(Extrait du document):
▬▬▬▬▬▬▬▬▬▬

En cours au Siège de l'ONU

CS/10950

Le Représentant spécial du Secrétaire général pour l’Iraq exprime sa préoccupation face à la recrudescence des tensions dans le pays

21/3/2013
Conseil de sécuritéCS/10950
Département de l’information • Service des informations et des accréditations • New York

Conseil de sécurité

6937e séance - matin


LE REPRÉSENTANT SPÉCIAL DU SECRÉTAIRE GÉNÉRAL POUR L’IRAQ EXPRIME SA

PRÉOCCUPATION FACE À LA RECRUDESCENCE DES TENSIONS DANS LE PAYS


Le Représentant spécial du Secrétaire général pour l’Iraq, M. Martin Kobler, a exprimé, ce matin devant le Conseil de sécurité, sa préoccupation face à la recrudescence des tensions dans le pays, en particulier depuis les nouvelles manifestations survenues dans l’ouest, tout en mettant l’accent sur les risques de déstabilisation engendrés par la crise syrienne.


Le Chef de la Mission d’assistance des Nations Unies pour l’Iraq (MANUI), dont le mandat expire le 24 juillet prochain, présentait au Conseil le deuxième rapport* du Secrétaire général soumis en application du paragraphe 6 de la résolution 2061 (2012).


M. Kobler a entamé son exposé en faisant état de deux événements significatifs et contradictoires qui ont récemment eu lieu en Iraq.  Il a ainsi d’abord rappelé que le 27 février, la compagnie aérienne Iraqi Airways avait repris ses vols à destination du Koweït après 22 années d’interruption.  M. Kobler a indiqué que ce fait témoignait de la volonté résolue des dirigeants iraquiens et koweïtiens d’ouvrir un nouveau chapitre de leurs relations.

▬▬▬▬▬▬▬▬▬▬

(Consigne):
Poursuivez le communiqué sur l'exposé de M. Kobler au Conseil de sécurité à partir de sa dernière phrase. Les enregistrements qui suivent ont une autre provenance que le communiqué.

(Extraits du jeu de données)
▬▬▬▬▬▬▬▬▬▬

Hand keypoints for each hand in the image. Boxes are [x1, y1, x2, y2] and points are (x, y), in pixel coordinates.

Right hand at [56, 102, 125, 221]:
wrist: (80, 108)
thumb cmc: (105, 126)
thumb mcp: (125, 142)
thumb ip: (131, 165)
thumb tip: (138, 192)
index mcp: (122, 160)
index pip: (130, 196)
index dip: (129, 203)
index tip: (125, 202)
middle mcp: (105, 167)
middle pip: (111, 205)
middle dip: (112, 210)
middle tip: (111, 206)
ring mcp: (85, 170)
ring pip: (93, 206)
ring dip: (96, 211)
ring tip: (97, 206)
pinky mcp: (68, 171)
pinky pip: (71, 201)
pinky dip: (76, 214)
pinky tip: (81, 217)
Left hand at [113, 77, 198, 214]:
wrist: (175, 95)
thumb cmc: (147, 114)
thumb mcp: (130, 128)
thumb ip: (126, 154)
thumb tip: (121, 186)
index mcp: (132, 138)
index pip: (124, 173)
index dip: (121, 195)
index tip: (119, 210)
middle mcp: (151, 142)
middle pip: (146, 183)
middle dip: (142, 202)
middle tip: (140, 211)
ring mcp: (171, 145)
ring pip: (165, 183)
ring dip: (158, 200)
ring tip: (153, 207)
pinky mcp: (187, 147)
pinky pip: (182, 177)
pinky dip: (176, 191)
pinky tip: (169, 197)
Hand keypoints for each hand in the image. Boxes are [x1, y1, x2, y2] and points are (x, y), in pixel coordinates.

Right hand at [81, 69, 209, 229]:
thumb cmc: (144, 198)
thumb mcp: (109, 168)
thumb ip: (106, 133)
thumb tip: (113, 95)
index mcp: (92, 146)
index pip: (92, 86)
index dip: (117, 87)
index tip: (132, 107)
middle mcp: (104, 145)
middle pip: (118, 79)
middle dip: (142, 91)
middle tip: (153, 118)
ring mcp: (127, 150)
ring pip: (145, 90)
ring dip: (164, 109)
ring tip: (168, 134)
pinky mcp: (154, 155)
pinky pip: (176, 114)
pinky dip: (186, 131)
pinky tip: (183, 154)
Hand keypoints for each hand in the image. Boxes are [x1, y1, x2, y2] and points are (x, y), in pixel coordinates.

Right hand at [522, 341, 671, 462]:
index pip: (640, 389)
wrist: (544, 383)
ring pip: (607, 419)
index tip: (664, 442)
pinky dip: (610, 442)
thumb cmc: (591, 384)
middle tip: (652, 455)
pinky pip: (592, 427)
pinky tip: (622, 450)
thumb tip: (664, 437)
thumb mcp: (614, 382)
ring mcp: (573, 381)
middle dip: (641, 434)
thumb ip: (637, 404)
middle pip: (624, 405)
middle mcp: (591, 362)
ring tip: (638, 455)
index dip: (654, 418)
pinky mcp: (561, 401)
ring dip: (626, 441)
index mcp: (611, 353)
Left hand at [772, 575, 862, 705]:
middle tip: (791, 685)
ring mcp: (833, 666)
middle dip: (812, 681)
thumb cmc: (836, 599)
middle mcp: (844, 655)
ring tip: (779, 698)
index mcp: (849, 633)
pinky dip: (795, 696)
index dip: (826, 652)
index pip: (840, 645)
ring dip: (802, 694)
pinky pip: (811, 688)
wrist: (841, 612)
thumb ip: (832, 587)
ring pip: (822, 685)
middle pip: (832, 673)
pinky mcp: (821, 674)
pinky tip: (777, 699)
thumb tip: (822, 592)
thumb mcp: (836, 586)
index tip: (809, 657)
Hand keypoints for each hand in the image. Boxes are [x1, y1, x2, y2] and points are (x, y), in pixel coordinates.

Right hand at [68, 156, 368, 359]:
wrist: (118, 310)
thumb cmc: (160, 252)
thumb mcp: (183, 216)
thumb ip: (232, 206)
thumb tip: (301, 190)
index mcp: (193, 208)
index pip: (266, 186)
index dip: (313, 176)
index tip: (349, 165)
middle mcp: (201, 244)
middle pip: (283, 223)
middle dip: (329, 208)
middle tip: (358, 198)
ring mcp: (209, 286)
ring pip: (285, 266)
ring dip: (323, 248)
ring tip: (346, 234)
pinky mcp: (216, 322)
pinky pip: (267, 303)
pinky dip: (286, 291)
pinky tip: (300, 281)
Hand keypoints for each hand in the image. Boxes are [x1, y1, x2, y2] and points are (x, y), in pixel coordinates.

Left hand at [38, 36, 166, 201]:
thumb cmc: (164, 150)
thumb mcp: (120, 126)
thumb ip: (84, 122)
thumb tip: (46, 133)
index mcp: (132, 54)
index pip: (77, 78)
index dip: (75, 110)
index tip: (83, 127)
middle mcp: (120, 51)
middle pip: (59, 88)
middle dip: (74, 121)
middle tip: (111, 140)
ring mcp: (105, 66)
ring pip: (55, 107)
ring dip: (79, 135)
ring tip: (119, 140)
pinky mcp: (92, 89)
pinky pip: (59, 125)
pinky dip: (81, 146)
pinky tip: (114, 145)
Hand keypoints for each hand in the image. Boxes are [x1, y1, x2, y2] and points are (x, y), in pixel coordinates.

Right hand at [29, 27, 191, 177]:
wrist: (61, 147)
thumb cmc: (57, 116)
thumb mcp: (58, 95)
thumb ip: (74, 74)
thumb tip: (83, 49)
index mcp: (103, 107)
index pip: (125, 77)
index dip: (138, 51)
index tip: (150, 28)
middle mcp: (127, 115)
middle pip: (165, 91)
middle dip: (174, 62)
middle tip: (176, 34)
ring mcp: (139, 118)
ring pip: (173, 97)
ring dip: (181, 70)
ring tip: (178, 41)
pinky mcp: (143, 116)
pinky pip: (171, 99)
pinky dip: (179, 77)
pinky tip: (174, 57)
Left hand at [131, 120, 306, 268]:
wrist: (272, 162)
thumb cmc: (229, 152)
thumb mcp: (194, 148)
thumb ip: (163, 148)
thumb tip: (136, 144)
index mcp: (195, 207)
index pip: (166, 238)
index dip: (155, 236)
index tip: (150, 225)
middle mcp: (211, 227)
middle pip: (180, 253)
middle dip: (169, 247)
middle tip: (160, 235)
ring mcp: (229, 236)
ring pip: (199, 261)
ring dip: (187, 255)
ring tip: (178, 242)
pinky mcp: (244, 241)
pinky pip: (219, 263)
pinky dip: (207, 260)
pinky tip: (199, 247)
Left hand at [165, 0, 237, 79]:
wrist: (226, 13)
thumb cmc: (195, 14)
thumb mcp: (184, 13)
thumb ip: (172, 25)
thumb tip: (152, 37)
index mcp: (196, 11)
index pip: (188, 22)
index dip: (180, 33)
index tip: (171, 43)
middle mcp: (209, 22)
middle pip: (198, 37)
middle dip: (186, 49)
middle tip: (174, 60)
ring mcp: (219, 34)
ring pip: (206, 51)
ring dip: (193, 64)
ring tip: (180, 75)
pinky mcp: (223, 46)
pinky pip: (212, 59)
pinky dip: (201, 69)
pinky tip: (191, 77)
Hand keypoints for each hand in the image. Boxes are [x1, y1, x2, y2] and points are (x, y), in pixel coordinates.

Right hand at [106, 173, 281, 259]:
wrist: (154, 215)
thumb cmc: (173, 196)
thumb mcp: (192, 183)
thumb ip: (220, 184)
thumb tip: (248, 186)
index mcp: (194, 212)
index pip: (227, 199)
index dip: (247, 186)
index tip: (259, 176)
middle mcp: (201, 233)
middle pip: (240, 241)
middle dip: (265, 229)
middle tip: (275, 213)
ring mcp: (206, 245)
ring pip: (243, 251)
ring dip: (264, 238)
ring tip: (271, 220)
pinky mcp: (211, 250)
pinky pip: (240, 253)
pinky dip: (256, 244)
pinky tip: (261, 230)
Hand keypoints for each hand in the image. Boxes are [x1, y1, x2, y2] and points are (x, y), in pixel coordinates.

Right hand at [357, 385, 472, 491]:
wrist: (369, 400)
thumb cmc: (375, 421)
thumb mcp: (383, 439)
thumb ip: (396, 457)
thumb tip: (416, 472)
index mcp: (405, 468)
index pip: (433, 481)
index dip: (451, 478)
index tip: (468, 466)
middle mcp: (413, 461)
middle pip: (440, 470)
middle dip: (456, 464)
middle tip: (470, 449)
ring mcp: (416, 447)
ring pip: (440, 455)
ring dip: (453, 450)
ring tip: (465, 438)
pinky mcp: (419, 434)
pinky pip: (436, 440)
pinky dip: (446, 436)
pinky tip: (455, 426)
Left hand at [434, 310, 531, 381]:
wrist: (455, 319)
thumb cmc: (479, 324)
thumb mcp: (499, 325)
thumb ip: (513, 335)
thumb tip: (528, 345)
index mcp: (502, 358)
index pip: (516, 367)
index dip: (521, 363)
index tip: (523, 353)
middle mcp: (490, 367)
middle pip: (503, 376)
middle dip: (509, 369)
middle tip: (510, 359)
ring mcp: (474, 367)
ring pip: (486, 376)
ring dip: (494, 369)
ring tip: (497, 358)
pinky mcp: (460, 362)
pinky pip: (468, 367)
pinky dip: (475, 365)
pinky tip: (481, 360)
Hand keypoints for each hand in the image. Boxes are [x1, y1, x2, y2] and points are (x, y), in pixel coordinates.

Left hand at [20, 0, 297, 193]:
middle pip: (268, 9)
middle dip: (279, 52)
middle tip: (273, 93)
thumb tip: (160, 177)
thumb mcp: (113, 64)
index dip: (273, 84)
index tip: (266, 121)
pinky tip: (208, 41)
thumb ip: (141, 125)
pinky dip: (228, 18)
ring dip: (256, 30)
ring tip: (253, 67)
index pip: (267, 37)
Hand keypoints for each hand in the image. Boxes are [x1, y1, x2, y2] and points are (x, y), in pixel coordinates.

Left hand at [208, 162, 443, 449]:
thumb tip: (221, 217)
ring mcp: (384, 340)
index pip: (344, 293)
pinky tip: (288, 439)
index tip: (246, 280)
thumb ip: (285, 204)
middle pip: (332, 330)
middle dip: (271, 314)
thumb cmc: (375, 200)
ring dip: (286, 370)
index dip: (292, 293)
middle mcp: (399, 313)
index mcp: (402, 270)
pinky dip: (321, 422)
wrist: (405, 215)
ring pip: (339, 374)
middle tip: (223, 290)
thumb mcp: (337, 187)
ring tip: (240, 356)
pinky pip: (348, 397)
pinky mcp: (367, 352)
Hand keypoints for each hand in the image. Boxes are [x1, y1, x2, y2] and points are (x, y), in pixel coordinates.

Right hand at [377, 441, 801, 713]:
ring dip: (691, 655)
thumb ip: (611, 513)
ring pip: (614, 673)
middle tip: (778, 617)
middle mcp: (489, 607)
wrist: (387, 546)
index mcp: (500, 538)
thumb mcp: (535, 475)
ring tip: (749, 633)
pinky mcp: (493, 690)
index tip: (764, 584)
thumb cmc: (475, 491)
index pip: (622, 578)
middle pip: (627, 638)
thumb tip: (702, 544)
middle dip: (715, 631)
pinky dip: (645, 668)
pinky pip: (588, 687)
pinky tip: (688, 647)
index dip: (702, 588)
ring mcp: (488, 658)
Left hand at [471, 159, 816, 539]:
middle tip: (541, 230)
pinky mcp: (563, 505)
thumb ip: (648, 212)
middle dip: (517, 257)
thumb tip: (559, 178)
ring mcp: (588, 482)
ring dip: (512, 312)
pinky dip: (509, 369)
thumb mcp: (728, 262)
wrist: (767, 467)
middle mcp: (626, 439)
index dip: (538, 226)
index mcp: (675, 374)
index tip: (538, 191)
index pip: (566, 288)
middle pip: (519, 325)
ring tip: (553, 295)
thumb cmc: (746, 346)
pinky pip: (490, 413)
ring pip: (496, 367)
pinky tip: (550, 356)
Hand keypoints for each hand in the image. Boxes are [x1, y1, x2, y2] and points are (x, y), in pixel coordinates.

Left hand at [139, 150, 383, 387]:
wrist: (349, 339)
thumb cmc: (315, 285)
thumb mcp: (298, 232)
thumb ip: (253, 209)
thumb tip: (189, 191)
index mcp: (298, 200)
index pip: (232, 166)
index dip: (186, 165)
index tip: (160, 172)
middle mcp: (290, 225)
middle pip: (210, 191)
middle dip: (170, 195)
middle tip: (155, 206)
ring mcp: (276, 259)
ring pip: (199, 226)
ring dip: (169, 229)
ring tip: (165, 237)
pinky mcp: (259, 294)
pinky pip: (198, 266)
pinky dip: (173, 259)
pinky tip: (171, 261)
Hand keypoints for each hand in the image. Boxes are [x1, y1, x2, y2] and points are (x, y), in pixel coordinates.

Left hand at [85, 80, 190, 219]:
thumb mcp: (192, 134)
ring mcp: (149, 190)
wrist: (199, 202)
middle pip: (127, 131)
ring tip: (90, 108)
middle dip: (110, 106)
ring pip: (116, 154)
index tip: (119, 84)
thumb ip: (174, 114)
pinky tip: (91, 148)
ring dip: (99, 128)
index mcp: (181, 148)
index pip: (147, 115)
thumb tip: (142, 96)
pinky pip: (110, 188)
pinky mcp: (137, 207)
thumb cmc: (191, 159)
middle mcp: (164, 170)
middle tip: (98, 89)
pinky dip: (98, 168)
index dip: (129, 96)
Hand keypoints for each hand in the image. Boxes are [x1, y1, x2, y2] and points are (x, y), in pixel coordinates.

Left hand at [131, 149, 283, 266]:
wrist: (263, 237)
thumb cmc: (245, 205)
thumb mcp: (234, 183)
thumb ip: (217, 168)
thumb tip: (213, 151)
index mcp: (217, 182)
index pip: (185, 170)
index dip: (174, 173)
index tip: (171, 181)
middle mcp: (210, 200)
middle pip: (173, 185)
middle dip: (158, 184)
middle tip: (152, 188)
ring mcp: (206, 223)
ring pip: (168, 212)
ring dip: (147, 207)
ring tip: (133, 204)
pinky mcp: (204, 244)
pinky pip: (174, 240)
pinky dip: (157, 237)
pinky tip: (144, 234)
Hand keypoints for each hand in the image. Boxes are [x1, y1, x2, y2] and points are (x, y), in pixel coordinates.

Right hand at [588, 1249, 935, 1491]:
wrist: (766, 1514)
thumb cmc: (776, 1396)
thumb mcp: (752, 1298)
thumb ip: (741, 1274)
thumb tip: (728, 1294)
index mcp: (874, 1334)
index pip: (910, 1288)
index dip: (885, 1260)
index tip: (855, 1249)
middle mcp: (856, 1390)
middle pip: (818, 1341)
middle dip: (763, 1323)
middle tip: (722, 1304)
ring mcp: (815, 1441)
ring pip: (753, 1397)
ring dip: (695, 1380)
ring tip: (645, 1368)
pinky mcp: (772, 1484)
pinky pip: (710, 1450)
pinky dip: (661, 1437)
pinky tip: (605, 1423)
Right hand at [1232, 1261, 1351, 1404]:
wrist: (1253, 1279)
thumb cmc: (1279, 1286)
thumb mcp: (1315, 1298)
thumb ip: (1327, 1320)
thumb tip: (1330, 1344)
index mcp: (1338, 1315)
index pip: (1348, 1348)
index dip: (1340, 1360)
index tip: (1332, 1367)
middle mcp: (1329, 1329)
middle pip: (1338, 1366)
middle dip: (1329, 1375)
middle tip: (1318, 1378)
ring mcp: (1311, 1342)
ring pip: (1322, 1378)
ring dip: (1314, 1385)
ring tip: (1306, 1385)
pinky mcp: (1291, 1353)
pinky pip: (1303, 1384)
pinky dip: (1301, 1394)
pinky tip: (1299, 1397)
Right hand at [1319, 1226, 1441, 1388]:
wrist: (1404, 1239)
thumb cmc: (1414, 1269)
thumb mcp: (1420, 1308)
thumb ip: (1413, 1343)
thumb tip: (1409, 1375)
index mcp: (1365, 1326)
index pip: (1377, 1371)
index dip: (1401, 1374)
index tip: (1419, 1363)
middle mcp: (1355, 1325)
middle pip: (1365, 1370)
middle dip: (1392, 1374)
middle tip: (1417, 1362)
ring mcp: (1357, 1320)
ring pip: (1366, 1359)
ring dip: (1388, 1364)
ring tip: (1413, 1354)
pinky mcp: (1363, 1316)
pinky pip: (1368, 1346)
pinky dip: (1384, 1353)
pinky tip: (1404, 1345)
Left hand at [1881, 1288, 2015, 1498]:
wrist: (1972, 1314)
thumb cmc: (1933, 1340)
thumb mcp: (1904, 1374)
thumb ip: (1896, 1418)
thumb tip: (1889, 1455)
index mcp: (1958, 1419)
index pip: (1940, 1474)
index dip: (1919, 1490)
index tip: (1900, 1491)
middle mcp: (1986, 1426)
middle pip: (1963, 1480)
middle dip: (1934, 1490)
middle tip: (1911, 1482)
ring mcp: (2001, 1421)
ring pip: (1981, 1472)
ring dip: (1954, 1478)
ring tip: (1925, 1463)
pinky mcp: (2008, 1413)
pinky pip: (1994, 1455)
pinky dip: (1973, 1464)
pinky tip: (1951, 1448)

▬▬▬▬▬▬▬▬▬▬

(Réponse ci-après):
Quelques jours plus tard, le 4 mars, plus de 40 soldats syriens et 10 Iraquiens ont été tués en Iraq, tandis que cette semaine, une série d’attaques terroristes atroces ont causé de nouvelles victimes innocentes.  « Ces incidents montrent à quel point les Iraquiens sont confrontés à des problèmes indissociables, notamment au risque de déstabilisation due à la violence en Syrie », a déclaré M. Kobler.


Depuis le mois de décembre, a ajouté le Représentant spécial, des milliers de manifestants sont descendus dans les rues dans l’ouest du pays pour exprimer leurs doléances, leurs demandes étant essentiellement centrées sur les questions des droits de l’homme et de l’accès aux services de base.  « Ces gens se sentent vulnérables, exposés au danger et exclus », a souligné le Représentant spécial.


Cette agitation dans les rues se reflète également au niveau politique, a indiqué M. Kobler, précisant que les ministres du bloc sunnite Iraqiya continuaient, depuis quatre mois, de boycotter les sessions du Cabinet.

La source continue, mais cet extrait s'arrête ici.